A blook can refer to either an object manufactured to imitate a bound book, an online book published via a blog, or a printed book that contains or is based on content from a blog.

[edit] Imitation books

The term "blook" has been actively used since the 1990s, by librarian/collector, Mindell Dubansky, to describe unique or manufactured objects and ephemera that are made in imitation of a bound book or several bound books standing together. A blook is a replica of a book and has no text. The term "blook" is a shortening of "looks like a book."

These items can be found as early as the 16th century and were made in many countries. They can take the form of memorial objects, advertising and packaging, toys and games, household appliances and others. For example the "bible regal" was a form of late-Medieval portable organ that looked like a book.

[edit] Blogs as books

With the advent of the blog people started to publish books serialized on their blogs. Chapters are published one by one as blog posts, and readers can then subscribe to the blook via an RSS feed, tag it and comment on it. This type of blook was popularized by Tom Evslin in September 2005, with the launch of hackoff.com, a murder mystery set in the dot-com bubble.

The first blook was User Interface Design for Programmers, by Joel Spolsky, published by Apress on June 26, 2001, based on his blog Joel on Software.

An early blook was written by Tony Pierce in 2002 when he compiled selected posts from his one-year-old blog and turned the collection into a book called "Blook". The name came about when Pierce held a contest, asking his readers to suggest a title for the book. Jeff Jarvis of BuzzMachine won the contest and subsequently invented the term, as documented here. Pierce went on to publish two other blooks, How To Blog and Stiff.

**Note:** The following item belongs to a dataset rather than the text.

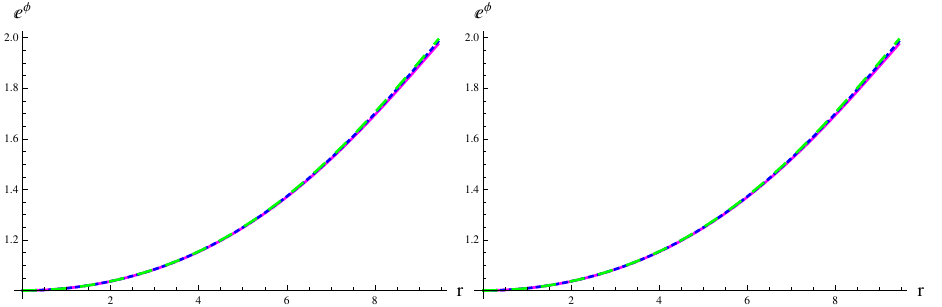
Figure 10. Plots of deformed radial metric components of anisotropic solution II for Υ = 0.2 ( left ) and Υ = 0.9 ( right ).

Print-on-demand publisher Lulu inaugurated the Lulu Blooker Prize for blooks, using the definition of a book deriving from blog content, which was first awarded in 2006. There are various ways for creating such books, including Blurb's BookSmart. Just as Web-based services like TypePad, Blogger, and LiveJournal lowered the barrier-to-access to online publishing, such tools lower the barrier to publishing books.

The printed blook phenomenon is not limited to self-publishing. As reported in this article in The Book Standard and elsewhere, several popular bloggers have signed book deals with major publishers to write books based on their blogs. It must be noted, however, that this trend has recently started to wane. An amNY article points out that publishers are starting to realize that blog popularity does not translate to sales. Blog to book conversions via traditional publishing houses still happen, but the focus has shifted from blog popularity to content quality.

The term "blook" is one of a short-list of new words being considered by a panel of experts for inclusion in the Oxford English Dictionary according to an article that appeared in the news blog of Guardian Unlimited in October 2006 and is a runner-up for Word of the Year according to that article.